═══ Input for this task

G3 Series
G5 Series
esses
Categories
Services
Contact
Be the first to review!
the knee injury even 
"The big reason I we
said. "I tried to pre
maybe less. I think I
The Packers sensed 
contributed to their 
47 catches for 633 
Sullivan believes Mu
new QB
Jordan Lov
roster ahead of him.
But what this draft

══════
═══ Input for this task

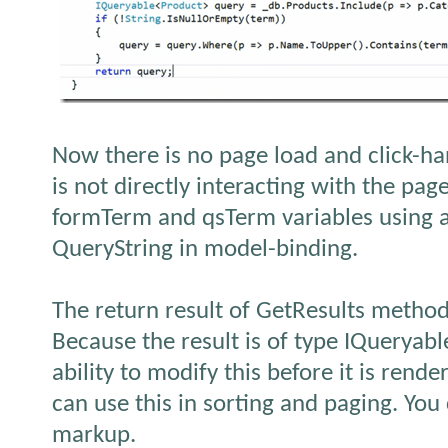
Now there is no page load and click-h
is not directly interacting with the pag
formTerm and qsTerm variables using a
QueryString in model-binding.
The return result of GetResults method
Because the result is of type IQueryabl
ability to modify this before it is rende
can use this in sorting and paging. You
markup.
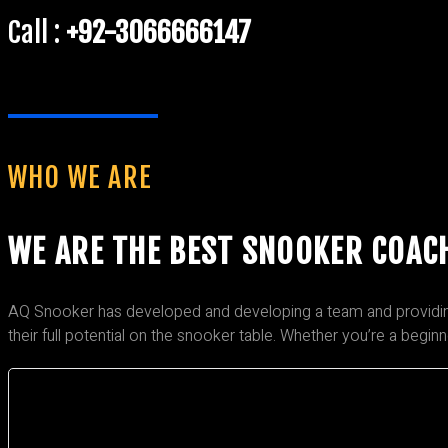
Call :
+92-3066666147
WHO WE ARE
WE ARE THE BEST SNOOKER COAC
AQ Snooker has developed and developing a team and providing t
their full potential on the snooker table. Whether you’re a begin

══════
═══ Input for this task

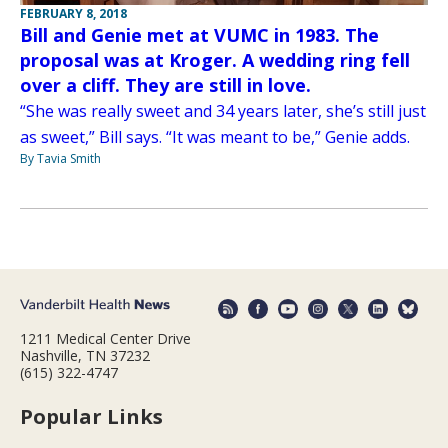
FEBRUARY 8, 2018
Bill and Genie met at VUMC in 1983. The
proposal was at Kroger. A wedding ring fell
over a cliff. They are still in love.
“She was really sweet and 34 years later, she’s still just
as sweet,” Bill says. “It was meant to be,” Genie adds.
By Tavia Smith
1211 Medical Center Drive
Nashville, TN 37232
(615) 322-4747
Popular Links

══════

- [About this exercise] Could you output exactly the lines above, from the line with "Because the result is of type IQueryabl" up to and including the line with "AQ Snooker has", and nothing else, skipping the pictures?

- [Solution for this exercise]
Because the result is of type IQueryabl
ability to modify this before it is rende
can use this in sorting and paging. You
markup.
Call :
+92-3066666147
WHO WE ARE
WE ARE THE BEST SNOOKER COAC
AQ Snooker has developed and developing a team and providing t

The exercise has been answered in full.